- Provided text -

Johannesburg - President Jacob Zuma's battle to stay in office despite the ANC asking him to step down is the latest in a long history of career controversies.

Here are five of his biggest scandals:

Rape charges and HIV

Before taking office, Zuma was put on trial in 2006 for rape, in a case that dismayed many South Africans.

Zuma said the sex with the 31-year-old family friend was consensual and he was acquitted.

But he told the court he had showered to avoid contracting HIV after having unprotected sex with his HIV-positive accuser - a common but dangerous myth.

READ: Zuma's Aids shower comment comes back to haunt him

Zuma was head of the South African National AIDS Council at the time, and was pilloried for his ignorance.

He is still mocked in newspaper cartoons, which often depict him with a shower nozzle sprouting from his bald head.

Nkandla costs

Zuma was found by Office of the Public Protector in 2014 to have "benefited unduly" from so-called security upgrades to his rural Nkandla residence in KwaZulu-Natal. It said he should refund some of the money.

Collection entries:
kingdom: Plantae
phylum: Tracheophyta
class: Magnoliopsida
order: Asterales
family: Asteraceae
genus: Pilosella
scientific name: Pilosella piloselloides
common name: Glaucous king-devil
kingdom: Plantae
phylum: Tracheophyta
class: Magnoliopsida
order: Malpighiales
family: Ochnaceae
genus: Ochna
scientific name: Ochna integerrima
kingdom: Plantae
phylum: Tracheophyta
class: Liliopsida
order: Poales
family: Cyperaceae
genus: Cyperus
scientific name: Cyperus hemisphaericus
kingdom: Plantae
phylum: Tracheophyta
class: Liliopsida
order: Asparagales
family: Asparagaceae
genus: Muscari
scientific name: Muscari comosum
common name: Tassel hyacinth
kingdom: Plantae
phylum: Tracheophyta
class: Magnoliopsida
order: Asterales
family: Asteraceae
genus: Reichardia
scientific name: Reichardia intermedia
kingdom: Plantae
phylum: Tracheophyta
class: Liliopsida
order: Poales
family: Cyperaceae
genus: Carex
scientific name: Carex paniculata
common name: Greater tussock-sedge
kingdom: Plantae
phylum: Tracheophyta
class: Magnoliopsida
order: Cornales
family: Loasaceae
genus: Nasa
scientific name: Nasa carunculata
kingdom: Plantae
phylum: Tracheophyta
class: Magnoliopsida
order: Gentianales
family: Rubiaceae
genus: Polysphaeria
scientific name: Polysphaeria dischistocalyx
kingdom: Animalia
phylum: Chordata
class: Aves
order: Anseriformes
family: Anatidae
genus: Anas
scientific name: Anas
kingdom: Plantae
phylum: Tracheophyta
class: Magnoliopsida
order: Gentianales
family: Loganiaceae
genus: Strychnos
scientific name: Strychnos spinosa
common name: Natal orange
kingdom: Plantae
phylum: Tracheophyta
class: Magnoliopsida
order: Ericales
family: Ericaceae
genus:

- Goal -
Resume the article on Jacob Zuma's scandals, starting right after its last sentence.

- Final result -
The work, paid for with taxpayers' money, cost about R247m and included a swimming pool, which was described as a fire-fighting facility, a chicken run, a cattle enclosure, an amphitheatre and a visitors' centre.

READ: Zuma pays back R7.8m for Nkandla. Raised funds through PIC-backed VBS Mutual Bank

For two years, Zuma fought the order to repay part of the money. The scandal came to dominate his presidency - with opposition Members of Parliament (MPs) chanting "Pay back the money!" every time he appeared in Parliament.

In March 2016 he was ordered by the Constitutional Court to pay back the cash and suffered a stinging rebuke from the justices who accused him of failing to respect and uphold the constitution.

Guptagate

As the Nkandla debacle built to a climax, its place in the headlines was overtaken by a new scandal, known as Guptagate.

It involved the president's allegedly corrupt relationship with a wealthy family of Indian immigrants headed by three brothers - Ajay, Atul and Rajesh Gupta - who built a business empire in mining, media, technology and engineering.

Smouldering rumours of the family's undue influence on the president burst into flames in 2016 when evidence emerged they allegedly offered key government jobs to those who might help their business interests.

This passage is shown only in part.